On July 1, 2016, the U.S. Court of Appeals for the District of Columbia Circuit (D.C. Circuit or court) issued a decision that could have sweeping rate implications across the entire interstate pipeline industry. United Airlines, Inc. v. FERC (United Airlines) calls into question a decade of Federal Energy Regulatory Commission (FERC) policy and precedent permitting regulated companies organized as pass-through entities for income tax purposes to include an allowance for income taxes in their rates. The court found that FERC had acted arbitrarily and capriciously when it permitted SFPP, L.P. (SFPP), an interstate petroleum products pipeline, to include an income tax allowance in its rates. The court agreed with SFPP’s shippers that FERC failed to demonstrate that the tax allowance would not result in the pipeline’s partnership owners double-recovering their income taxes in SFPP’s rates. In United Airlines, the D.C. Circuit seemingly reversed its 2007 decision in ExxonMobil Oil Corp. v. FERC (ExxonMobil) also concerning a tax allowance granted to SFPP. This latest decision could fundamentally change FERC’s 10-year old income tax policy and undermine the existing rates of interstate oil and gas pipelines organized as limited partnerships.

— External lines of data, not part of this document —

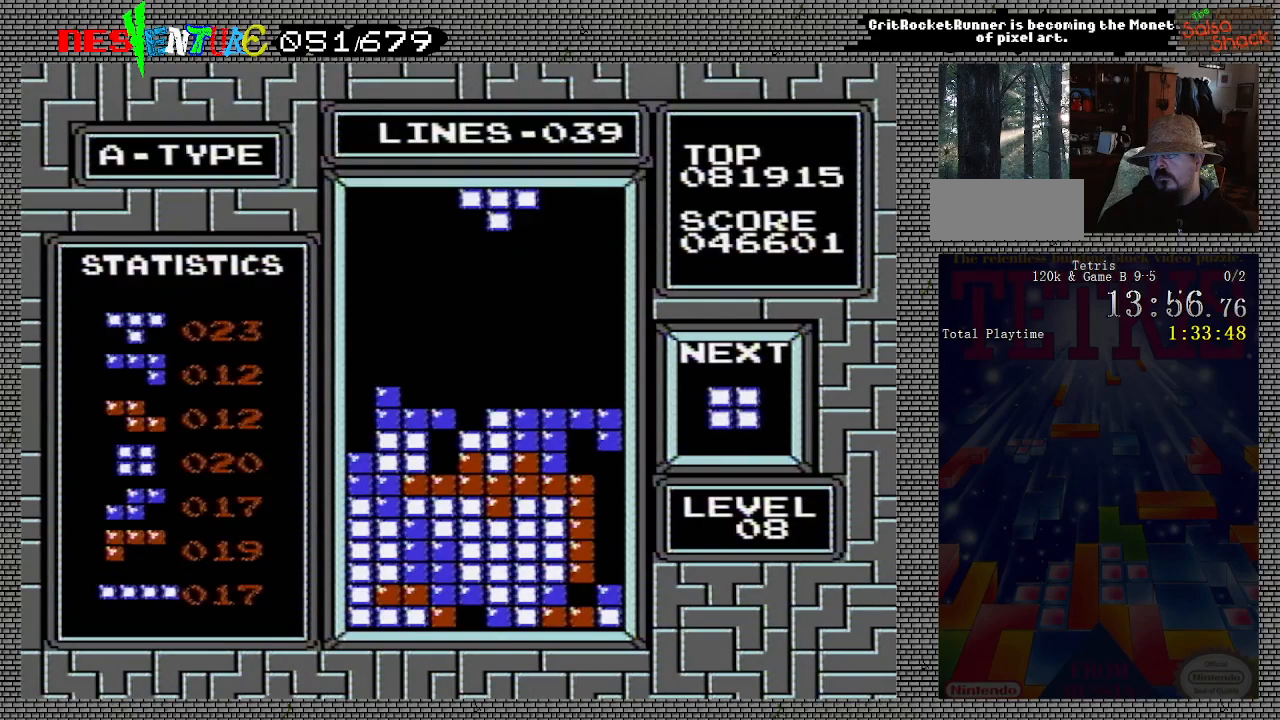
{"buttons": ["DPAD_DOWN"], "events": [[133, "DPAD_LEFT", "down"], [183, "DPAD_LEFT", "up"], [350, "DPAD_DOWN", "down"]]}
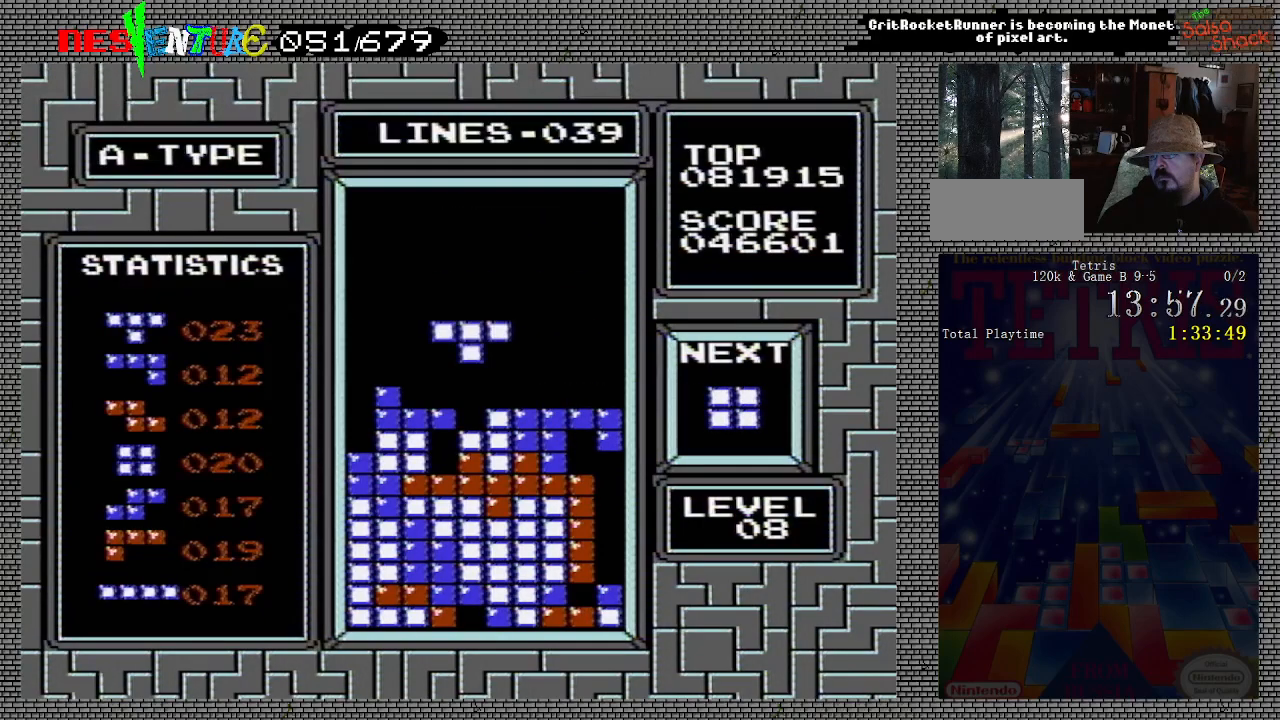
{"buttons": [], "events": [[83, "DPAD_DOWN", "up"]]}
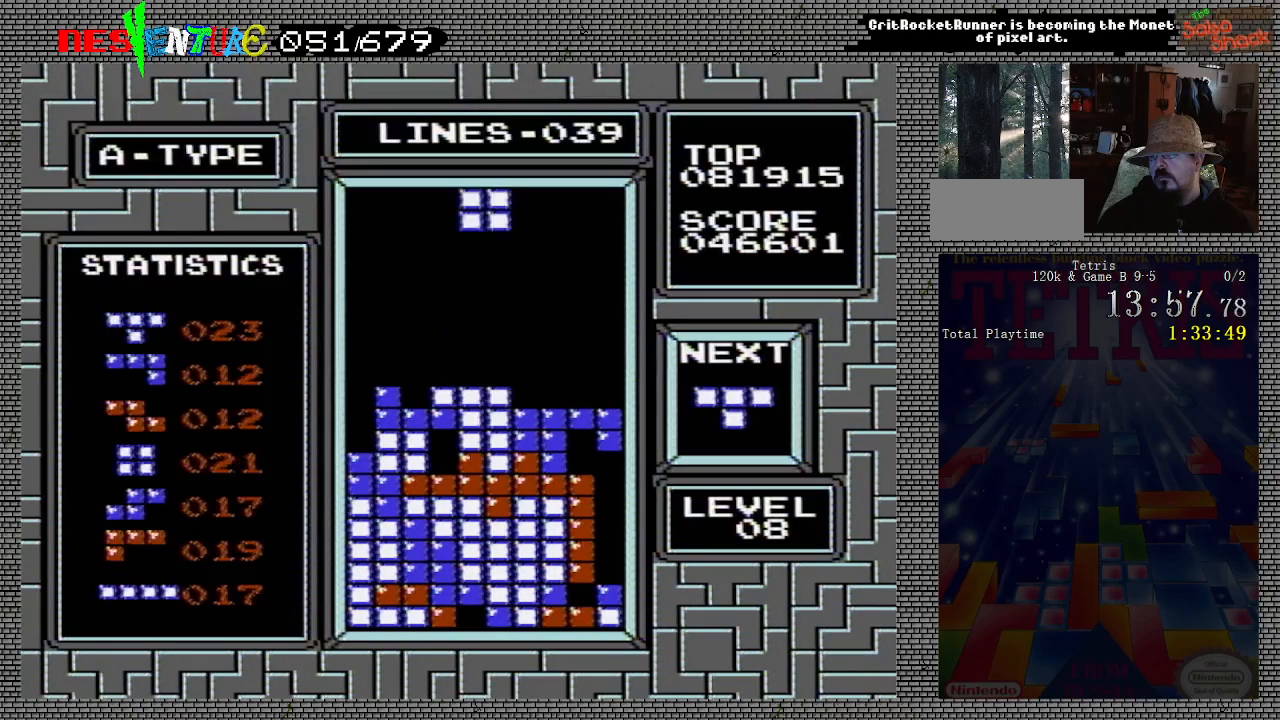
{"buttons": ["DPAD_DOWN"], "events": [[17, "DPAD_RIGHT", "down"], [67, "DPAD_RIGHT", "up"], [217, "DPAD_RIGHT", "down"], [250, "DPAD_RIGHT", "up"], [467, "DPAD_DOWN", "down"]]}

FERC’s Tax Allowance Policy
FERC adopted its current Policy Statement on Income Tax Allowances (Policy Statement) in 2005. The Policy Statement permits partnerships or similar pass-through entities that hold interests in a regulated public utility, including oil and natural gas pipelines, to earn an income tax allowance if the utility can demonstrate that its eventual owner or owners have an actual or potential income tax liability payable on the income earned on the assets held by the pass-through regulated utility. The Policy Statement was upheld by the D.C. Circuit in 2007 in ExxonMobil.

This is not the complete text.